Sinovac's trial began last week with now a handful of recipients in the São Paulo healthcare system. Yet an unexpected side effect has emerged -- not of the vaccine but the geopolitical race for it. A small fringe of angry Brazilians have railed on social media against the "China vaccine." They're echoing the earlier rhetoric, critics say, of Brazilian president Jair Bolsonaro and the Trump administration about the "Chinese virus."

"God help me not to take the vaccine made by those who made the virus! #nothanks #chinesevaccineNO" reads one Twitter user's post in Portuguese about the Sinovac vaccine. "My friends, do not allow yourself to be GUINEA PIG of CHINESE DICTATORSHIP and Doria (expletive)," reads another, referring to Sao Paulo governor Joao Doria, with the same #chinesevaccineNO hashtag.

As a result, the Sinovac project has recommended that their contributors hide their identities. "This is the number one concern," said leading epidemiologist and head of the Sinovac trial, Dr Esper Kallas. "Some people may react oddly in these days to a volunteer who participated in a vaccine that was conceptualized in a Chinese company."

Kallas added that he does not see the vaccine alternatives as Chinese or British or American. "These are mankind vaccines," he said. "We need to have them available to fight this pandemic all over the world. And perhaps the ultimate solution is not going to be one vaccine, but a combination of them."

Only one participant in the Sinovac trial has spoken publicly so far, Stephanie Texieira Porto. A young doctor, she too has been separated from family for the past five months, and her eyes mist when she mentions her 90-year-old grandmother whom she's not seen.

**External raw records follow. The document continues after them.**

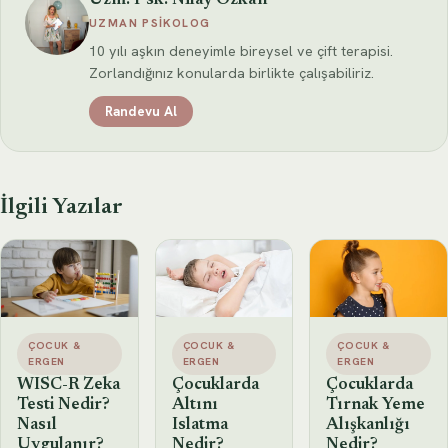
UZMAN PSIKOLOG
10 yılı aşkın deneyimle bireysel ve çift terapisi.
Zorlandığınız konularda birlikte çalışabiliriz.
Randevu Al
İlgili Yazılar
ÇOCUK &
ÇOCUK &
ÇOCUK &
ERGEN
ERGEN
ERGEN
WISC-R Zeka
Çocuklarda
Çocuklarda
Testi Nedir?
Altını
Tırnak Yeme
Nasıl
Islatma
Alışkanlığı
Uygulanır?
Nedir?
Nedir?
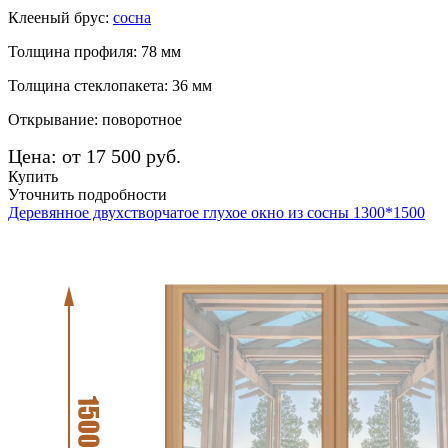
Клееный брус:
сосна
Толщина профиля: 78 мм
Толщина стеклопакета: 36 мм
Открывание: поворотное
Цена: от 17 500 руб.
Купить
Уточнить подробности
Деревянное двухстворчатое глухое окно из сосны 1300*1500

She says she has only received kind words about her decision to participate in the Sinovac trial on social media, but was warned by the trial organizers that it could be different. "They told me to not expose myself too much, to try to not tell everybody how this study will be. It's very strange, all of it. I don't understand why [some people] hate China."

She is reticent to discuss the role Bolsonaro and his supporters have played in fomenting anti-Chinese rhetoric. "Our president, everything he says is important and the population believes him. He says ... that it's the flu. He's said bad things about China. I prefer not to talk about him."

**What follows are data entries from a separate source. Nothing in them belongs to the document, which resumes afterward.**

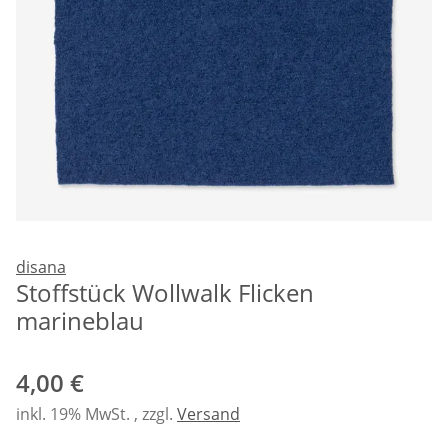
disana
Stoffstück Wollwalk Flicken
marineblau
4,00 €
inkl. 19% MwSt. , zzgl.
Versand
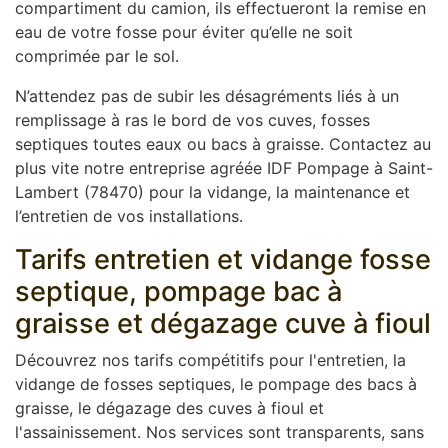
compartiment du camion, ils effectueront la remise en
eau de votre fosse pour éviter qu’elle ne soit
comprimée par le sol.
N’attendez pas de subir les désagréments liés à un
remplissage à ras le bord de vos cuves, fosses
septiques toutes eaux ou bacs à graisse. Contactez au
plus vite notre entreprise agréée IDF Pompage à Saint-
Lambert (78470) pour la vidange, la maintenance et
l’entretien de vos installations.
Tarifs entretien et vidange fosse
septique, pompage bac à
graisse et dégazage cuve à fioul
Découvrez nos tarifs compétitifs pour l'entretien, la
vidange de fosses septiques, le pompage des bacs à
graisse, le dégazage des cuves à fioul et
l'assainissement. Nos services sont transparents, sans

If successful, the two vaccine trials already underway should bring mass-produced vaccines to Brazil faster. AstraZeneca has agreed to let Brazil's Fiocruz center make the vaccine locally, producing bulk quantities even before the trial ends, and Sinovac has agreed to share its technology with Brazilian partners. Brazil's interim health minister recently expressed interest in buying doses of the drug that Pfizer is developing, too, though it has yet to begin trialing the drug in São Paulo. The company did not return a request for comment.

For Kallas, talk of a race between nations and companies is a fruitless distraction to the global task at hand. "This is a threat to all of us and finding collectively a solution is the only way to go."

Porto agreed. World powers may "feel they are in a race, but it is a common effort so humanity go back to our lives again."